[PROVIDED ENTRIES]

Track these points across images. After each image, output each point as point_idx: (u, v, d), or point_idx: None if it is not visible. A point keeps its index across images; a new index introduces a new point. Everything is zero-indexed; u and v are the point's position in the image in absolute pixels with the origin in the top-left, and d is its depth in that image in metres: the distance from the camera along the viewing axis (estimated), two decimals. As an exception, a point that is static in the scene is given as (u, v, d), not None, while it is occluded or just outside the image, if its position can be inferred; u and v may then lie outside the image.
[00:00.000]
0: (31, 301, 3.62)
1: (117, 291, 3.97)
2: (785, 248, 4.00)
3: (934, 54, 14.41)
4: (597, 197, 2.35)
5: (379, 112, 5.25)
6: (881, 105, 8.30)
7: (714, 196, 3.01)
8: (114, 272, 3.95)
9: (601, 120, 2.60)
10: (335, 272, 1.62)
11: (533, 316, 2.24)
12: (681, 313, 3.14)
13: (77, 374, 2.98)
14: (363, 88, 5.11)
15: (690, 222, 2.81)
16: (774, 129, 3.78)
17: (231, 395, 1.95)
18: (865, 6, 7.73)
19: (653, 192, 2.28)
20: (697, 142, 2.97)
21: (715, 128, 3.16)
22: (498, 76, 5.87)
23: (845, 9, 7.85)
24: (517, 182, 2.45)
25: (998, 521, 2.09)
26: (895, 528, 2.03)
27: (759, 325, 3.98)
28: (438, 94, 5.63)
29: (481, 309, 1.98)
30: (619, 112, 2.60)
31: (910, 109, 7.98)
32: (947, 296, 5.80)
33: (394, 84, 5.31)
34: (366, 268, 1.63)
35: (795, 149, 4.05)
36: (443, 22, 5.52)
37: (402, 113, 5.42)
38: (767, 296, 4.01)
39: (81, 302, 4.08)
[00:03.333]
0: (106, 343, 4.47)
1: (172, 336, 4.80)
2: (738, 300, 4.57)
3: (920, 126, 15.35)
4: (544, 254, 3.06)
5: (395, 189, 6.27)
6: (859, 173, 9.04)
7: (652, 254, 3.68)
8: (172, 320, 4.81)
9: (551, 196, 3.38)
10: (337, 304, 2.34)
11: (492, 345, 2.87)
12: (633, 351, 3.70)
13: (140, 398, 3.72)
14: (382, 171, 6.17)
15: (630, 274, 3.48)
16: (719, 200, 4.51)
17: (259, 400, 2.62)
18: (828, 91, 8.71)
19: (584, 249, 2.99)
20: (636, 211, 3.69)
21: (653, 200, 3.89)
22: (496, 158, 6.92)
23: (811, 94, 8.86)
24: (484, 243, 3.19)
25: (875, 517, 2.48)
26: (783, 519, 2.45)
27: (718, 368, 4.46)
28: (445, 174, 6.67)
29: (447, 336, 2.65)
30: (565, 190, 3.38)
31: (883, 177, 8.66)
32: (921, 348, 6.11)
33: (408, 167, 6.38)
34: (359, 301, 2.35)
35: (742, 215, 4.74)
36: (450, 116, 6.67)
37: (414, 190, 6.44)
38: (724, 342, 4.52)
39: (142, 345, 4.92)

[WORK TO BE COMPLETED] Copy the listing in full. Match it word for word.

[SOLUTION FOR THIS PROBLEM]
Track these points across images. After each image, output each point as point_idx: (u, v, d), or point_idx: None if it is not visible. A point keeps its index across images; a new index introduces a new point. Everything is zero-indexed; u and v are the point's position in the image in absolute pixels with the origin in the top-left, and d is its depth in that image in metres: the distance from the camera along the viewing axis (estimated), two decimals. As an exception, a point that is static in the scene is given as (u, v, d), not None, while it is occluded or just outside the image, if its position can be inferred; u and v may then lie outside the image.
[00:00.000]
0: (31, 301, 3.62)
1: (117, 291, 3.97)
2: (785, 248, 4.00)
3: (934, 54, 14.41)
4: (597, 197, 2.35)
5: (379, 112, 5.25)
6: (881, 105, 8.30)
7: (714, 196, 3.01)
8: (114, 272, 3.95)
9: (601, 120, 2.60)
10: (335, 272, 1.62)
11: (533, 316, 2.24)
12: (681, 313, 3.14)
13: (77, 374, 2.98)
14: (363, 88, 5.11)
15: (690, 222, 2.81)
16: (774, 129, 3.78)
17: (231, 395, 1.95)
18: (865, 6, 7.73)
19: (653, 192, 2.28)
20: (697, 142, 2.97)
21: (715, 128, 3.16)
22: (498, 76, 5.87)
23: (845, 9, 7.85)
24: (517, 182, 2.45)
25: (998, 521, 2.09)
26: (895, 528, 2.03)
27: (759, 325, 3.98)
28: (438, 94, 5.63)
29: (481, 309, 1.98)
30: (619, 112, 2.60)
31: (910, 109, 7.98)
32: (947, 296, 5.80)
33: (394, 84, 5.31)
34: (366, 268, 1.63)
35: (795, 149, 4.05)
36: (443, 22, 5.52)
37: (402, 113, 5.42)
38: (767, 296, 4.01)
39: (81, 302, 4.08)
[00:03.333]
0: (106, 343, 4.47)
1: (172, 336, 4.80)
2: (738, 300, 4.57)
3: (920, 126, 15.35)
4: (544, 254, 3.06)
5: (395, 189, 6.27)
6: (859, 173, 9.04)
7: (652, 254, 3.68)
8: (172, 320, 4.81)
9: (551, 196, 3.38)
10: (337, 304, 2.34)
11: (492, 345, 2.87)
12: (633, 351, 3.70)
13: (140, 398, 3.72)
14: (382, 171, 6.17)
15: (630, 274, 3.48)
16: (719, 200, 4.51)
17: (259, 400, 2.62)
18: (828, 91, 8.71)
19: (584, 249, 2.99)
20: (636, 211, 3.69)
21: (653, 200, 3.89)
22: (496, 158, 6.92)
23: (811, 94, 8.86)
24: (484, 243, 3.19)
25: (875, 517, 2.48)
26: (783, 519, 2.45)
27: (718, 368, 4.46)
28: (445, 174, 6.67)
29: (447, 336, 2.65)
30: (565, 190, 3.38)
31: (883, 177, 8.66)
32: (921, 348, 6.11)
33: (408, 167, 6.38)
34: (359, 301, 2.35)
35: (742, 215, 4.74)
36: (450, 116, 6.67)
37: (414, 190, 6.44)
38: (724, 342, 4.52)
39: (142, 345, 4.92)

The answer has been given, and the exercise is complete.